Based on a misunderstanding about the Mayan calendar–which many people are convinced ends on December 21, 2012–broader humanity has been subjected to predictions of apocalypse, a Roland Emmerich disaster movie, and stupid jokes. Thirteen days ago, I saw someone Tweet, “If Mayans were good at predicting the future, there’d be Mayans.”
For Bryan Weaver, DC activist, former Advisory Neighborhood Commissioner, and former DC Council candidate, jokes like that aren’t just ignorant; they’re making fun of his friends.
Since 1999, Weaver–as Founder and Executive Director of the organization Hoops Sagrado (Sacred Hoops)–has taken at-risk youth from Washington, DC to Guatemala, to interact with very-much-alive Mayan people. The DC teens live with host families, take Spanish-language immersion classes, learn about Mayan culture, and aid the Mayan community in several ways, in part by running a basketball clinic. Weaver and his partners in Hoops Sagrado work to enrich the lives of youth from communities that are separated by geography, but linked by sociological circumstance.
As notes the Hoops Sagrado website, the DC teens and Mayan youth are linked by “racism, poverty, broken homes, lack of opportunities and social marginalization”–and, more positively, basketball. “Basketball courts,” again explains the website, “are the center of life in rural villages, serving as the venue for markets, festivals, political rallies, religious ceremonies, and of course basketball games.”
So for Weaver, other peoples’ ignorance about the actual meaning of the Mayan calendar, and snarky jokes about Mayan people, are more than mere annoyances. They get in the way of fostering cross-cultural understanding.
“American-ism is something we battle through the entire trip,” Weaver explained to me recently. “I raise the issue often about the Mayans being the first major civilization in the Americas and most Americans have no idea about them…then we turn out perversions of their culture through our own. Movies like 2012 or Apocalypto give Americans a really warped perspective of the Mayans.”
As to the actual functioning of the Mayan calendar, I got a lesson from a Mayan scholar: Jaime Garcia, Spiritual Guide for Hoops Sagrado. Garcia explained:
[T]he Maya Long count records very long perids of time. Within this count there are several subsets:
q’ij – 1 day
winal or winaq – 20 days
tun or hab’ – 18 winals or 360 days (this is the closest level to our solar year)
katun – 20 tuns or 6,200 days
baktun – 20 katuns or 144,000 days or 600 tuns
Example, we are currently in the 13th baktun. A day might look like this 22.214.171.124.1 with 12 marking baktuns.
This year, on Dec 21, 2012, we are going to complete 13 baktuns and move into the 14th. So on Dec 21, the long count will look like this 126.96.36.199.0 This doesn’t mark the end of the calendar, rather the end of the 13th baktun – which is a very long period of time. In Classic and Post-Classic Mayan culture, celebrations existed for these type of period endings. Because of the destruction of Mayan calendars and other written materials, many Mayans themselves don’t know about this period ending. The little that remains of the long count calendar is found in carved stelas in archaeological sites.

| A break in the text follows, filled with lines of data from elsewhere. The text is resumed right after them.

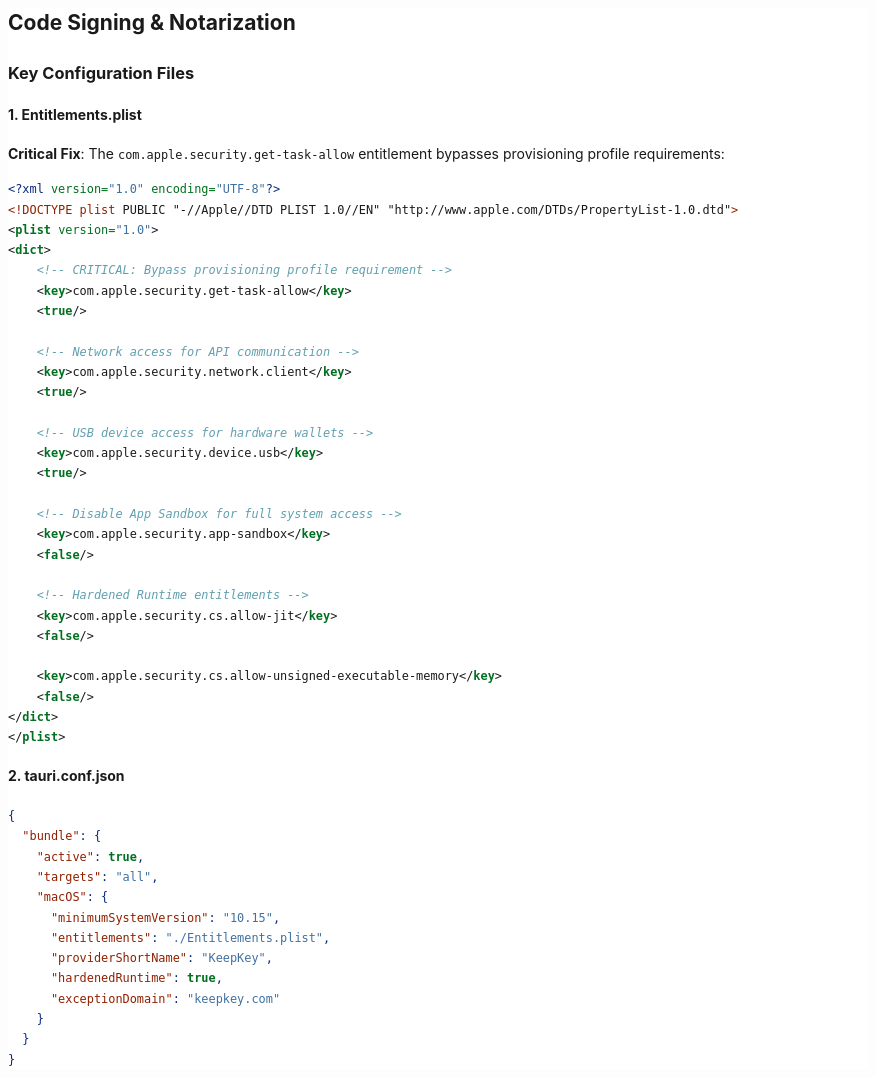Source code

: ## Code Signing & Notarization

### Key Configuration Files

#### 1. Entitlements.plist

**Critical Fix**: The `com.apple.security.get-task-allow` entitlement bypasses provisioning profile requirements:

```xml
<?xml version="1.0" encoding="UTF-8"?>
<!DOCTYPE plist PUBLIC "-//Apple//DTD PLIST 1.0//EN" "http://www.apple.com/DTDs/PropertyList-1.0.dtd">
<plist version="1.0">
<dict>
    <!-- CRITICAL: Bypass provisioning profile requirement -->
    <key>com.apple.security.get-task-allow</key>
    <true/>
    
    <!-- Network access for API communication -->
    <key>com.apple.security.network.client</key>
    <true/>
    
    <!-- USB device access for hardware wallets -->
    <key>com.apple.security.device.usb</key>
    <true/>
    
    <!-- Disable App Sandbox for full system access -->
    <key>com.apple.security.app-sandbox</key>
    <false/>
    
    <!-- Hardened Runtime entitlements -->
    <key>com.apple.security.cs.allow-jit</key>
    <false/>
    
    <key>com.apple.security.cs.allow-unsigned-executable-memory</key>
    <false/>
</dict>
</plist>
```

#### 2. tauri.conf.json

```json
{
  "bundle": {
    "active": true,
    "targets": "all",
    "macOS": {
      "minimumSystemVersion": "10.15",
      "entitlements": "./Entitlements.plist",
      "providerShortName": "KeepKey",
      "hardenedRuntime": true,
      "exceptionDomain": "keepkey.com"
    }
  }
}
```
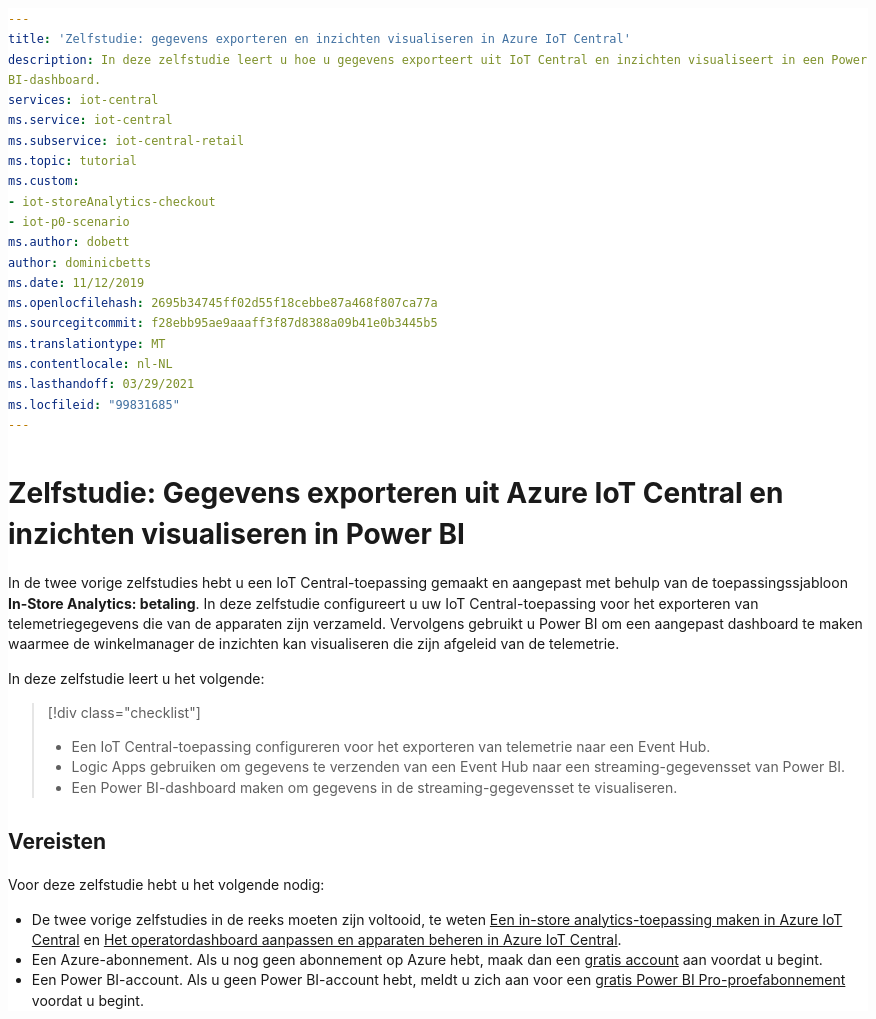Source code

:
 ```yaml
---
title: 'Zelfstudie: gegevens exporteren en inzichten visualiseren in Azure IoT Central'
description: In deze zelfstudie leert u hoe u gegevens exporteert uit IoT Central en inzichten visualiseert in een Power BI-dashboard.
services: iot-central
ms.service: iot-central
ms.subservice: iot-central-retail
ms.topic: tutorial
ms.custom:
- iot-storeAnalytics-checkout
- iot-p0-scenario
ms.author: dobett
author: dominicbetts
ms.date: 11/12/2019
ms.openlocfilehash: 2695b34745ff02d55f18cebbe87a468f807ca77a
ms.sourcegitcommit: f28ebb95ae9aaaff3f87d8388a09b41e0b3445b5
ms.translationtype: MT
ms.contentlocale: nl-NL
ms.lasthandoff: 03/29/2021
ms.locfileid: "99831685"
---
```

# <a name="tutorial-export-data-from-azure-iot-central-and-visualize-insights-in-power-bi"></a>Zelfstudie: Gegevens exporteren uit Azure IoT Central en inzichten visualiseren in Power BI


In de twee vorige zelfstudies hebt u een IoT Central-toepassing gemaakt en aangepast met behulp van de toepassingssjabloon **In-Store Analytics: betaling**. In deze zelfstudie configureert u uw IoT Central-toepassing voor het exporteren van telemetriegegevens die van de apparaten zijn verzameld. Vervolgens gebruikt u Power BI om een aangepast dashboard te maken waarmee de winkelmanager de inzichten kan visualiseren die zijn afgeleid van de telemetrie.

In deze zelfstudie leert u het volgende:
> [!div class="checklist"]
> * Een IoT Central-toepassing configureren voor het exporteren van telemetrie naar een Event Hub.
> * Logic Apps gebruiken om gegevens te verzenden van een Event Hub naar een streaming-gegevensset van Power BI.
> * Een Power BI-dashboard maken om gegevens in de streaming-gegevensset te visualiseren.

## <a name="prerequisites"></a>Vereisten

Voor deze zelfstudie hebt u het volgende nodig:

* De twee vorige zelfstudies in de reeks moeten zijn voltooid, te weten [Een in-store analytics-toepassing maken in Azure IoT Central](./tutorial-in-store-analytics-create-app.md) en [Het operatordashboard aanpassen en apparaten beheren in Azure IoT Central](./tutorial-in-store-analytics-customize-dashboard.md).
* Een Azure-abonnement. Als u nog geen abonnement op Azure hebt, maak dan een [gratis account](https://azure.microsoft.com/free/?WT.mc_id=A261C142F) aan voordat u begint.
* Een Power BI-account. Als u geen Power BI-account hebt, meldt u zich aan voor een [gratis Power BI Pro-proefabonnement](https://app.powerbi.com/signupredirect?pbi_source=web) voordat u begint.
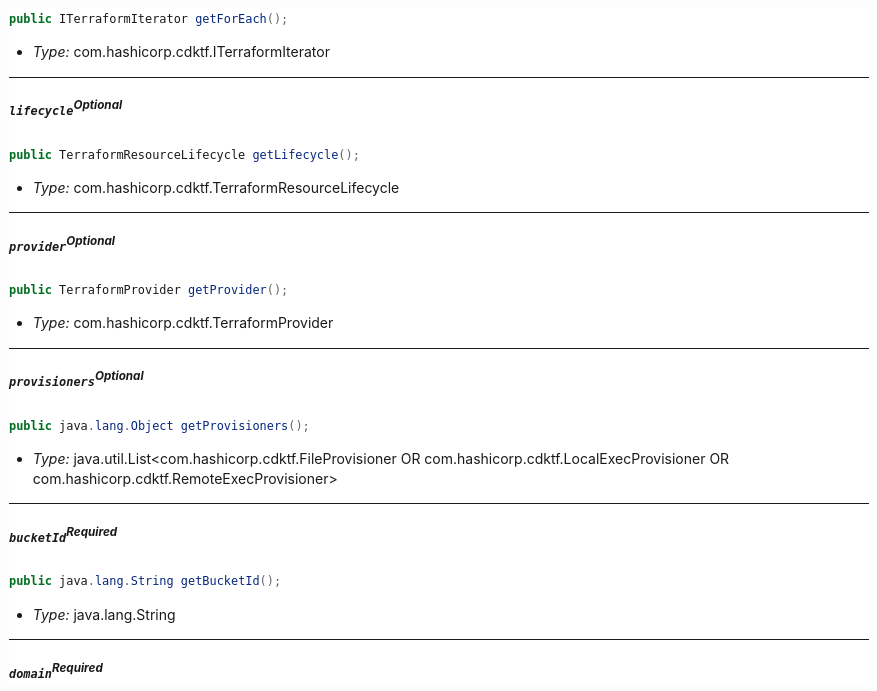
 ```java
public ITerraformIterator getForEach();
```

- *Type:* com.hashicorp.cdktf.ITerraformIterator

---

##### `lifecycle`<sup>Optional</sup> <a name="lifecycle" id="@cdktf/provider-cloudflare.r2ManagedDomain.R2ManagedDomain.property.lifecycle"></a>

```java
public TerraformResourceLifecycle getLifecycle();
```

- *Type:* com.hashicorp.cdktf.TerraformResourceLifecycle

---

##### `provider`<sup>Optional</sup> <a name="provider" id="@cdktf/provider-cloudflare.r2ManagedDomain.R2ManagedDomain.property.provider"></a>

```java
public TerraformProvider getProvider();
```

- *Type:* com.hashicorp.cdktf.TerraformProvider

---

##### `provisioners`<sup>Optional</sup> <a name="provisioners" id="@cdktf/provider-cloudflare.r2ManagedDomain.R2ManagedDomain.property.provisioners"></a>

```java
public java.lang.Object getProvisioners();
```

- *Type:* java.util.List<com.hashicorp.cdktf.FileProvisioner OR com.hashicorp.cdktf.LocalExecProvisioner OR com.hashicorp.cdktf.RemoteExecProvisioner>

---

##### `bucketId`<sup>Required</sup> <a name="bucketId" id="@cdktf/provider-cloudflare.r2ManagedDomain.R2ManagedDomain.property.bucketId"></a>

```java
public java.lang.String getBucketId();
```

- *Type:* java.lang.String

---

##### `domain`<sup>Required</sup> <a name="domain" id="@cdktf/provider-cloudflare.r2ManagedDomain.R2ManagedDomain.property.domain"></a>
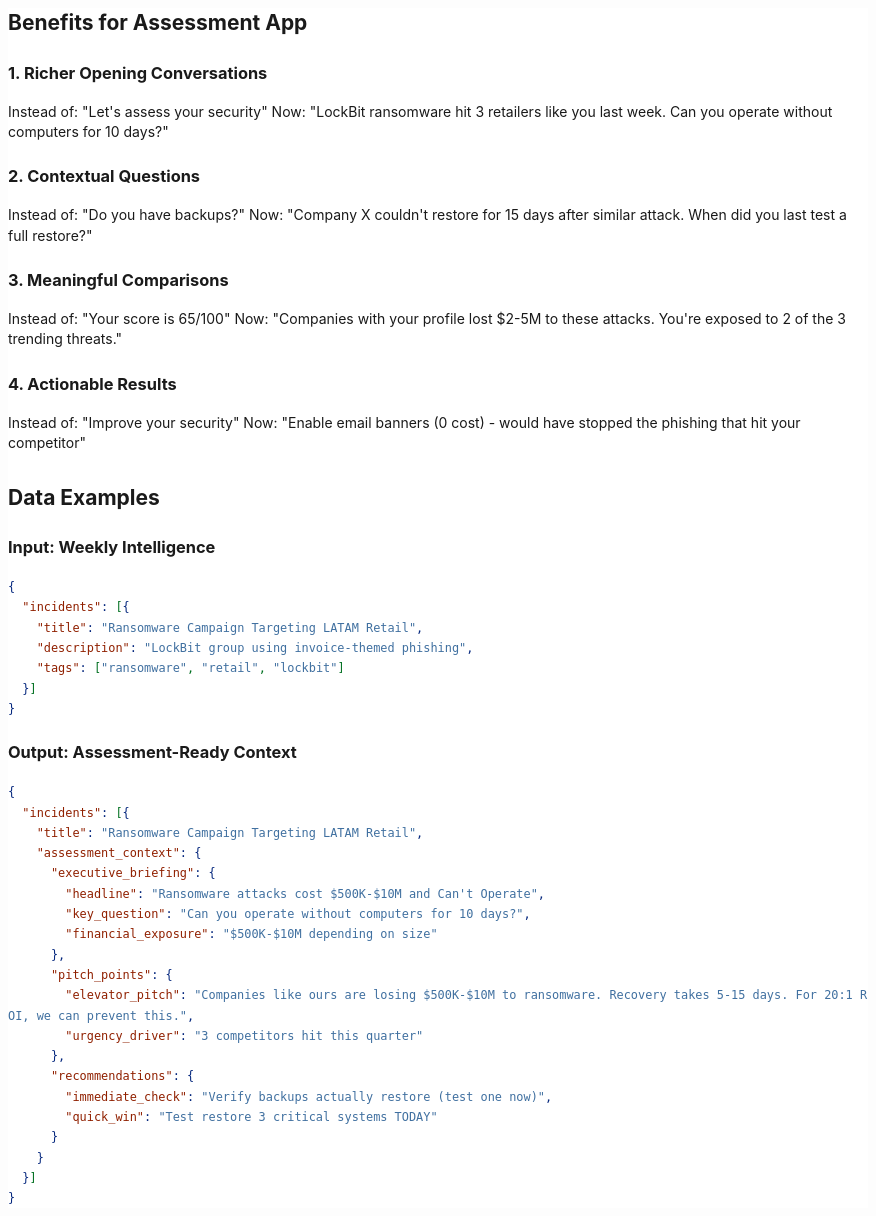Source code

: ## Benefits for Assessment App

### 1. **Richer Opening Conversations**
Instead of: "Let's assess your security"
Now: "LockBit ransomware hit 3 retailers like you last week. Can you operate without computers for 10 days?"

### 2. **Contextual Questions**
Instead of: "Do you have backups?"
Now: "Company X couldn't restore for 15 days after similar attack. When did you last test a full restore?"

### 3. **Meaningful Comparisons**
Instead of: "Your score is 65/100"
Now: "Companies with your profile lost $2-5M to these attacks. You're exposed to 2 of the 3 trending threats."

### 4. **Actionable Results**
Instead of: "Improve your security"
Now: "Enable email banners (0 cost) - would have stopped the phishing that hit your competitor"

## Data Examples

### Input: Weekly Intelligence
```json
{
  "incidents": [{
    "title": "Ransomware Campaign Targeting LATAM Retail",
    "description": "LockBit group using invoice-themed phishing",
    "tags": ["ransomware", "retail", "lockbit"]
  }]
}
```

### Output: Assessment-Ready Context
```json
{
  "incidents": [{
    "title": "Ransomware Campaign Targeting LATAM Retail",
    "assessment_context": {
      "executive_briefing": {
        "headline": "Ransomware attacks cost $500K-$10M and Can't Operate",
        "key_question": "Can you operate without computers for 10 days?",
        "financial_exposure": "$500K-$10M depending on size"
      },
      "pitch_points": {
        "elevator_pitch": "Companies like ours are losing $500K-$10M to ransomware. Recovery takes 5-15 days. For 20:1 ROI, we can prevent this.",
        "urgency_driver": "3 competitors hit this quarter"
      },
      "recommendations": {
        "immediate_check": "Verify backups actually restore (test one now)",
        "quick_win": "Test restore 3 critical systems TODAY"
      }
    }
  }]
}
```
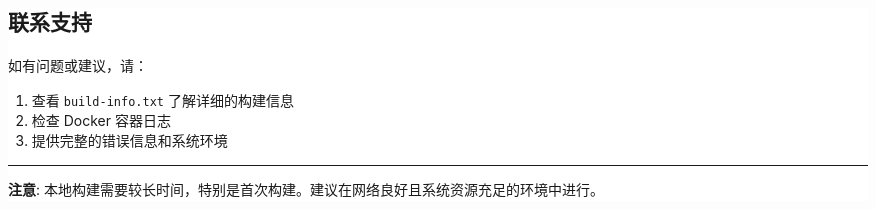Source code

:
 ```yaml
```

## 联系支持

如有问题或建议，请：
1. 查看 `build-info.txt` 了解详细的构建信息
2. 检查 Docker 容器日志
3. 提供完整的错误信息和系统环境

---

**注意**: 本地构建需要较长时间，特别是首次构建。建议在网络良好且系统资源充足的环境中进行。
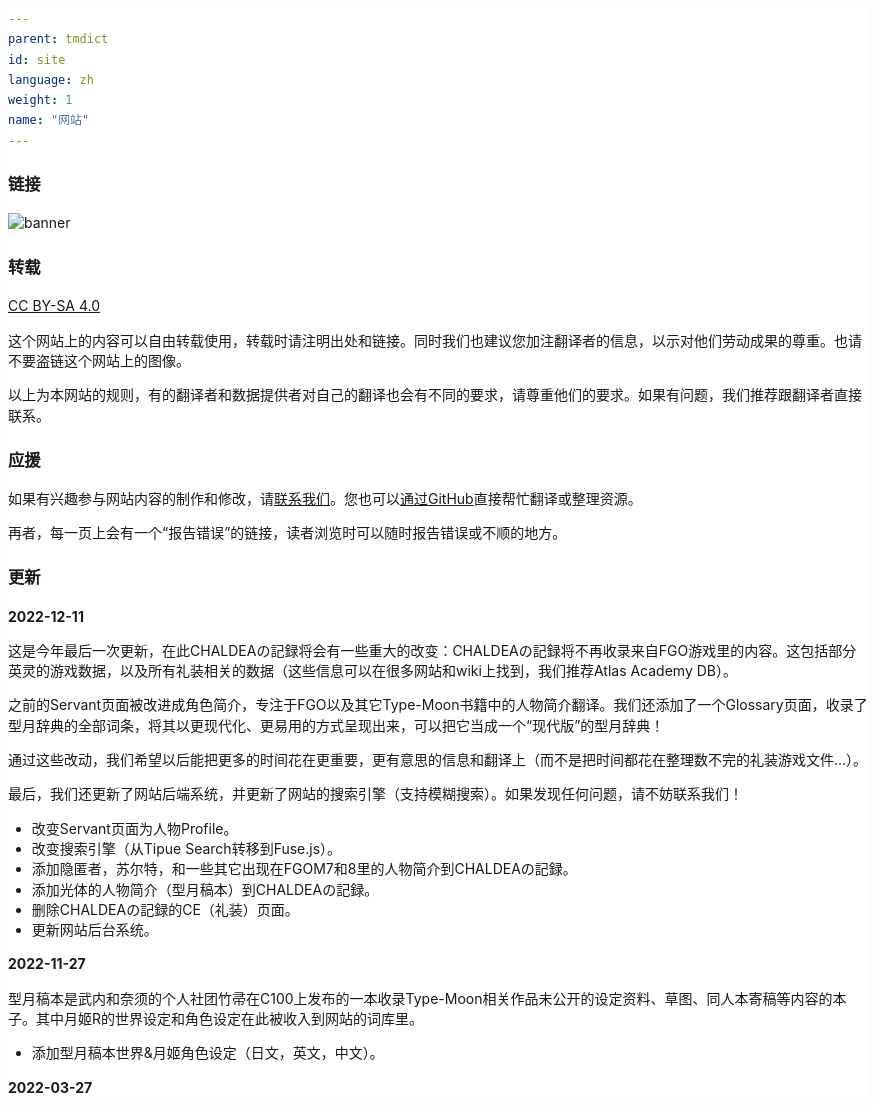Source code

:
 ```yaml
---
parent: tmdict
id: site
language: zh
weight: 1
name: "网站"
---
```


### 链接

<div class="center"><img title="友情链接！" src="../src/img/banner.png" alt="banner" /></div>

### 转载

<a href="https://creativecommons.org/licenses/by-sa/4.0/deed.zh">CC BY-SA 4.0</a>

这个网站上的内容可以自由转载使用，转载时请注明出处和链接。同时我们也建议您加注翻译者的信息，以示对他们劳动成果的尊重。也请不要盗链这个网站上的图像。

以上为本网站的规则，有的翻译者和数据提供者对自己的翻译也会有不同的要求，请尊重他们的要求。如果有问题，我们推荐跟翻译者直接联系。

### 应援

如果有兴趣参与网站内容的制作和修改，请<a href="../contact/">联系我们</a>。您也可以<a href="https://github.com/tmdict/tmdict/tree/main/data">通过GitHub</a>直接帮忙翻译或整理资源。

再者，每一页上会有一个“报告错误”的链接，读者浏览时可以随时报告错误或不顺的地方。

### 更新

**2022-12-11**

这是今年最后一次更新，在此CHALDEAの記録将会有一些重大的改变：CHALDEAの記録将不再收录来自FGO游戏里的内容。这包括部分英灵的游戏数据，以及所有礼装相关的数据（这些信息可以在很多网站和wiki上找到，我们推荐Atlas Academy DB）。

之前的Servant页面被改进成角色简介，专注于FGO以及其它Type-Moon书籍中的人物简介翻译。我们还添加了一个Glossary页面，收录了型月辞典的全部词条，将其以更现代化、更易用的方式呈现出来，可以把它当成一个“现代版”的型月辞典！

通过这些改动，我们希望以后能把更多的时间花在更重要，更有意思的信息和翻译上（而不是把时间都花在整理数不完的礼装游戏文件…）。

最后，我们还更新了网站后端系统，并更新了网站的搜索引擎（支持模糊搜索）。如果发现任何问题，请不妨联系我们！

- 改变Servant页面为人物Profile。
- 改变搜索引擎（从Tipue Search转移到Fuse.js）。
- 添加隐匿者，苏尔特，和一些其它出现在FGOM7和8里的人物简介到CHALDEAの記録。
- 添加光体的人物简介（型月稿本）到CHALDEAの記録。
- 删除CHALDEAの記録的CE（礼装）页面。
- 更新网站后台系统。

**2022-11-27**

型月稿本是武内和奈须的个人社团竹帚在C100上发布的一本收录Type-Moon相关作品未公开的设定资料、草图、同人本寄稿等内容的本子。其中月姬R的​​世界设定和角色设定在此被收入到网站的词库里。

- 添加型月稿本世界&月姬角色设定（日文，英文，中文）。

**2022-03-27**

In studies of Maya epigraphy (hieroglyphs), we have found examples of much larger subsets of time. For example, we have encountered a piktun, this piktun is equivelant to 20 baktuns, which 2,880,000. This date occurs in the year 4772 AD. Another example, is the kalabtun, which is equivelent to 20 piktuns. There is also mention of a kinchiltun, which is 20 kalabtuns! These are extremely large counts far into the future, which show us that the 13 baktun that is coming up is not the end of the calendar. Rather, it’s the end of a subset of time.
The thing about the U.S.-pop culture misunderstanding of the Mayan calendar is that it essentially imposes a U.S.-pop culture-based idea of the apocalypse upon an entirely different cultural understanding of time, history, beginnings and endings. Accordingly, I asked Garcia if Mayan culture has an understanding of the end of the world akin to that generally brought up in U.S. pop culture: disaster, mass death, Second Coming, and the like. Garcia once again enlightened me:
In Mayan culture, there are no Apocalyptic predictions or anything concerning the end of world…. However, in Mayan culture, Mayans mark periods of change. Changes within one’s life or within nature, and political, social, cultural, religious changes, which are observed in Mayan culture. At the beginning of one baktun, or perhaps a longer period, and the end of another it is important to look at these changes. By observing one’s behavior and political, social, cultural, etc changes during this time period you are reminded of the value of life.
Bryan Weaver, mixing knowledge of Mayan culture with U.S.-American bluntness, seconded this. “There is no evidence anywhere in the archaeological record of Mayans who associated the restarting of the Great Cycle with cataclysm. Period.”